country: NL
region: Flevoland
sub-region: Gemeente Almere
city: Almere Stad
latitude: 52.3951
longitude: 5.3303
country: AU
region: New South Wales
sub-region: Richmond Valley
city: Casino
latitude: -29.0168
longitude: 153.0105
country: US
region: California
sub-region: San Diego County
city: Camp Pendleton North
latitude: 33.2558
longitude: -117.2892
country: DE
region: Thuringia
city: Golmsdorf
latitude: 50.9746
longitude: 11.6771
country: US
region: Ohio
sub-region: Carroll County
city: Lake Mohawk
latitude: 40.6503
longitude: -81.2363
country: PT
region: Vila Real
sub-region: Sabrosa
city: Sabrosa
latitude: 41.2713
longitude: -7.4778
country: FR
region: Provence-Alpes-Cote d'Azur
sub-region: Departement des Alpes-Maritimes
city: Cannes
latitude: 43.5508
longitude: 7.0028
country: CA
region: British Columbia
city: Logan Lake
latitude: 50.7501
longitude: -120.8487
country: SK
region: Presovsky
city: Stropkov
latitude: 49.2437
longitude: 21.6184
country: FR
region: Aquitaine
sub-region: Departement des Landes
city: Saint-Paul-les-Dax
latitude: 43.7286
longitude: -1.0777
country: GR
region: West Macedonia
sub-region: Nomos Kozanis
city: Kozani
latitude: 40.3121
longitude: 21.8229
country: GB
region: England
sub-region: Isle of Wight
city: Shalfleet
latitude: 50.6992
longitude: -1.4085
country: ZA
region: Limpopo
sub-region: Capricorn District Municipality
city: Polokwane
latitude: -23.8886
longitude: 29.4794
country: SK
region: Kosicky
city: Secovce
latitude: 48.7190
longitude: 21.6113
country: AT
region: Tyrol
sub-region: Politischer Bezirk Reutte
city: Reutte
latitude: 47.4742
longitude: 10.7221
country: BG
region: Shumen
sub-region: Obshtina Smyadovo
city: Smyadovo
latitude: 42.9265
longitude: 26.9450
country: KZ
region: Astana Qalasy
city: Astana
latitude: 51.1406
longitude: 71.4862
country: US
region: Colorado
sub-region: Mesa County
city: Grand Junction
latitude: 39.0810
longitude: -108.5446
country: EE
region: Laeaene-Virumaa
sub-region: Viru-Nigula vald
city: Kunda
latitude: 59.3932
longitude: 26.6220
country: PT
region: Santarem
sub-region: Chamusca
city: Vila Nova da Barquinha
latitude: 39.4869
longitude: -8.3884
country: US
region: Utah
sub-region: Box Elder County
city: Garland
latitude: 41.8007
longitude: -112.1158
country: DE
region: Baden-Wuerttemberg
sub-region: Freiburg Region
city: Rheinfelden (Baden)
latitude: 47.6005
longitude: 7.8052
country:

- **What is expected**:
Rewrite the part of the listing that starts with the line containing "longitude: 29.4794" and runs through the end of the listing, replacing "city" with "town" everywhere and leaving everything else unchanged.

- **Solution for this exercise**:
longitude: 29.4794
country: SK
region: Kosicky
town: Secovce
latitude: 48.7190
longitude: 21.6113
country: AT
region: Tyrol
sub-region: Politischer Bezirk Reutte
town: Reutte
latitude: 47.4742
longitude: 10.7221
country: BG
region: Shumen
sub-region: Obshtina Smyadovo
town: Smyadovo
latitude: 42.9265
longitude: 26.9450
country: KZ
region: Astana Qalasy
town: Astana
latitude: 51.1406
longitude: 71.4862
country: US
region: Colorado
sub-region: Mesa County
town: Grand Junction
latitude: 39.0810
longitude: -108.5446
country: EE
region: Laeaene-Virumaa
sub-region: Viru-Nigula vald
town: Kunda
latitude: 59.3932
longitude: 26.6220
country: PT
region: Santarem
sub-region: Chamusca
town: Vila Nova da Barquinha
latitude: 39.4869
longitude: -8.3884
country: US
region: Utah
sub-region: Box Elder County
town: Garland
latitude: 41.8007
longitude: -112.1158
country: DE
region: Baden-Wuerttemberg
sub-region: Freiburg Region
town: Rheinfelden (Baden)
latitude: 47.6005
longitude: 7.8052
country:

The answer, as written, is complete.